I have important emails flagged as spam all the time. Google seems to think that anyone who sends mail to more than 1 recipient more than once a year is engaged in fiendish scams. At least once a month I have to pull an important receipt for an online purchase out of the spam folder.
I send to up 70 email address at once for mainly family stuff etc…
I had to get special permission from Google to do so.
I have never had any personal email go to spam nor any business things,
Stuff I have not signed up for occasionally.
Not much spam anymore as I have been adding filters of a while…
I get many things where I am CC’d or BBC’d, some from friends sent on their work email. Also just pvt Google email accounts. Never had a problem with that but I am not a business email address.
Maybe a couple of times a year, when I’m really bored, , unless I am expecting a message and I suspect that it might be there.

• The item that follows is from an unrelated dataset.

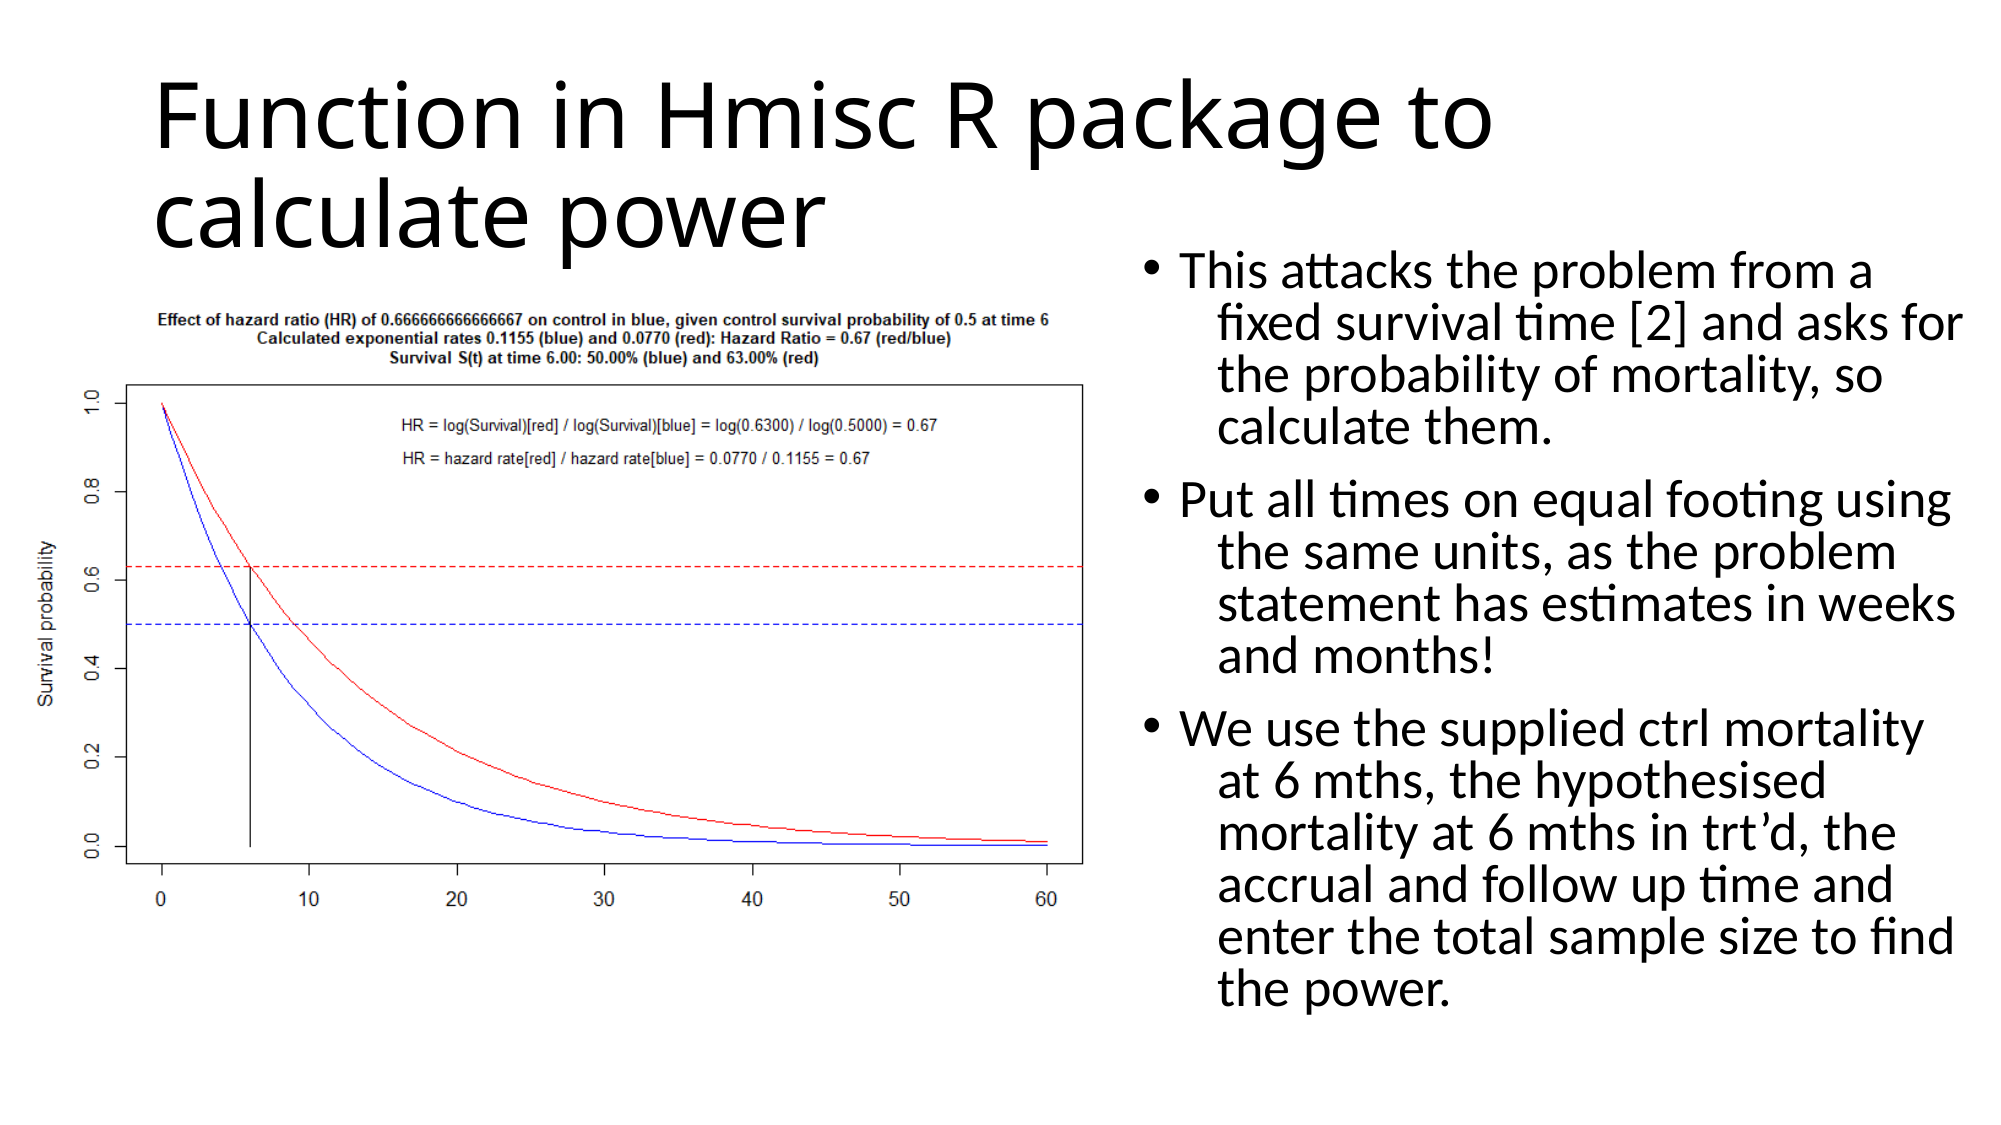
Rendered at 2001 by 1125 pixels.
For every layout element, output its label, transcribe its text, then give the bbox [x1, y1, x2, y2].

list This attacks the problem from a fixed survival time [2] and asks for the probability of mortality, so calculate them. Put all times on equal footing using the same units, as the problem statement has estimates in weeks and months! We use the supplied ctrl mortality at 6 mths, the hypothesised mortality at 6 mths in trt’d, the accrual and follow up time and enter the total sample size to find the power. [1127, 239, 1981, 1029]
picture [34, 296, 1098, 916]
title Function in Hmisc R package to calculate power [137, 59, 1863, 278]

For over ten meas, I’ve had an account at yahoo.no (which is the Norwegian version), which I have used quite a bit. I have never received a single spam e-mail at that address, either in my inbox or my spam folder. I guess spammers are only interested in English speaking respondents. I’ve also never eceived a spam message at my account at mail.ru, in several years.
At work, its contents are not marked as read so I am alerted to them being there, and go in, eyeball the names to be sure they’re spam, and empty the folder.
At home, I see them on the junk folder and do the same.
I used to never really do it, but I recently signed up to be on the survey list for Disney and Universal Studios and was surprised to see one of the Disney ones in there.
I love taking surveys and don’t want to miss out on the next one, so I check more often now. I also get a laugh out the Nigerian Prince scams, so it’s never a total waste
I don’t check my personal email’s spam unless I think I am missing something I should have received. At work I check my spam daily, and think anybody who does not check their work spam is an idiot. Mostly because they know they are expecting an email from us, and when they don’t get it and call me, the first thing I say is, “Did you check your spam?” and they say “No. Oh. Here it is.”. Perhaps this should be the first thing you check when you think you should have an email but do not!
Furthermore, there’s a lot of spam machine translation and machine composition gems that I take great pleasure in reading, such as:
“Restlessness and discontent are the necessities of progress.”
“bro bro bro bro hi bro”
“Why was internet born? Porn, porn, porn.”
“Take your woman to the seventh sky”
“Affordable boner for everyone”
“hugging… and that the blood was spurting through his fingers”
Some have several complete sentences that have no relation to one another, and I have fun imagining stories about them.
Every now and then, for the same reason you sniff milk that you know is expired.
I’ve also done it while prepping for running a D&D game or something similar because it’s a good source of proper nouns. Or at least, it was. I just now looked and I guess these days there’s an awful lot more spoofing of companies than attempts at making it look like fake friends.
I only ever check it if someone has been bugging me about an email I haven’t gotten. But this hasn’t happened in years, maybe a decade.
I am also one of those who never checks voice mail. I didn’t want to talk on the phone to you, so why would i talk on the phone to find out who I didn’t want to talk to?
I check my spam folder if and only if there’s a specific e-mail that I’m expecting to receive but haven’t. If you check it every time before emptying it, what’s the point of having a spam folder to begin with? The whole reason I have it is because I don’t want to look at spam. But Gmail is very good about filtering spam, so I haven’t actually found any misfiled e-mails (in either direction) since I’ve started using it.
And I very seldom check my voicemail, because dealing with a voicemail usually entails calling the person back anyway, and so I can just ask them why they called when I do that. The only time I check it is if I can’t get back to the other person (i.e., I hit their voice mail).